■ **Work order**: In the records, take the lines from the start up to and including the line with "ncalrpc:[LRPC-c686fbf9d8784d4fad]". Write them out again with "Bindings" replaced by "Endpoints" and nothing else changed, and give back only those lines.

■ **Saved entries**:
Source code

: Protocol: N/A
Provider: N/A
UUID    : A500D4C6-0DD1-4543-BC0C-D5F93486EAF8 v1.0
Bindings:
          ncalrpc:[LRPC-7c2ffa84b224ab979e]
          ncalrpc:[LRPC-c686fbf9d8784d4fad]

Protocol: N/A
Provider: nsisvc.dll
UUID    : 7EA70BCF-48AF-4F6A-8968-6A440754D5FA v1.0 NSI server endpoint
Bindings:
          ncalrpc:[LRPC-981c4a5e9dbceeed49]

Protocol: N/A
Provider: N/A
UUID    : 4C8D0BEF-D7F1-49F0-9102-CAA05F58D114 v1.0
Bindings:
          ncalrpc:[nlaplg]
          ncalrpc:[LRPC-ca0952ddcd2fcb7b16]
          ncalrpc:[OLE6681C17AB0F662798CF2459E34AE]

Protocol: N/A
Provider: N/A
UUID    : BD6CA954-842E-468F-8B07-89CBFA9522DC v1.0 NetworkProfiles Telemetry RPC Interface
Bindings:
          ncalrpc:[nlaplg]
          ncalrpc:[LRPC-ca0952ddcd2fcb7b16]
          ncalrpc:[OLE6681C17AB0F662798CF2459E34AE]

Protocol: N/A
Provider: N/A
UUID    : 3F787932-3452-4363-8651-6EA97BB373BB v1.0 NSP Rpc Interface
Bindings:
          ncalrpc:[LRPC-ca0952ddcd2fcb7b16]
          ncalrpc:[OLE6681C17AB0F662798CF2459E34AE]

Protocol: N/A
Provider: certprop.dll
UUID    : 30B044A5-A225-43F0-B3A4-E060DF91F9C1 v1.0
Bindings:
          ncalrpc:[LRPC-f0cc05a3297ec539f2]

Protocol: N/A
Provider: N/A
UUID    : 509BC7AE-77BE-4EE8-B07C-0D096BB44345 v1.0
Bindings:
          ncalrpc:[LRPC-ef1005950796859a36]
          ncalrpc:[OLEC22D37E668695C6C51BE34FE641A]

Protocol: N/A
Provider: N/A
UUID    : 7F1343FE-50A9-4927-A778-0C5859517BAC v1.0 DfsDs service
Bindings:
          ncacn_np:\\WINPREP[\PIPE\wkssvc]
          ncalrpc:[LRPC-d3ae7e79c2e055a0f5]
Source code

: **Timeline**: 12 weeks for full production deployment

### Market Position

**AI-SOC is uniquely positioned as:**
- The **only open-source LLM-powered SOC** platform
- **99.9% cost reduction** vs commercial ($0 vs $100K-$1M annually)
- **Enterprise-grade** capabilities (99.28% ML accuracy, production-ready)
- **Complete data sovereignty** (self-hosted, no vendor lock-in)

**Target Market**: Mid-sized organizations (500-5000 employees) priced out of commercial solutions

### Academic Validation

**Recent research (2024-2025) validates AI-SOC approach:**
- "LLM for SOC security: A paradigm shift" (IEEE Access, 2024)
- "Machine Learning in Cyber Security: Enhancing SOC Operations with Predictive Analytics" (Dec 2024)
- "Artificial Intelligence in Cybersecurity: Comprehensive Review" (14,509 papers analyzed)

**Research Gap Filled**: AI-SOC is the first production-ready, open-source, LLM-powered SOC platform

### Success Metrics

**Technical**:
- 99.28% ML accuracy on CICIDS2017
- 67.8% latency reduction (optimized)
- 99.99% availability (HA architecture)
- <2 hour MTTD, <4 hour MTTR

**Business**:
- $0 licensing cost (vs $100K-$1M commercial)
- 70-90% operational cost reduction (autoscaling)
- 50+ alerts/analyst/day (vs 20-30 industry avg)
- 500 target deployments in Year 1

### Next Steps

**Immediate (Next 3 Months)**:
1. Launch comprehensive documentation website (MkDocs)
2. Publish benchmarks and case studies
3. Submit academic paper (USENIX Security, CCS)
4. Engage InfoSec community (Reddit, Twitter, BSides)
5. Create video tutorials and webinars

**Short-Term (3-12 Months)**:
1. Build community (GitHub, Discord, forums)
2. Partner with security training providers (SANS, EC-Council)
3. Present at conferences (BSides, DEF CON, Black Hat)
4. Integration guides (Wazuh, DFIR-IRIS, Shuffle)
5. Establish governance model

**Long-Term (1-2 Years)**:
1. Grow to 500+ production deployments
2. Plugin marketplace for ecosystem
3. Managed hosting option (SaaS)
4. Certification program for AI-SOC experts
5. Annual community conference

■ **Task solution**:
Source code

: Protocol: N/A
Provider: N/A
UUID    : A500D4C6-0DD1-4543-BC0C-D5F93486EAF8 v1.0
Endpoints:
          ncalrpc:[LRPC-7c2ffa84b224ab979e]
          ncalrpc:[LRPC-c686fbf9d8784d4fad]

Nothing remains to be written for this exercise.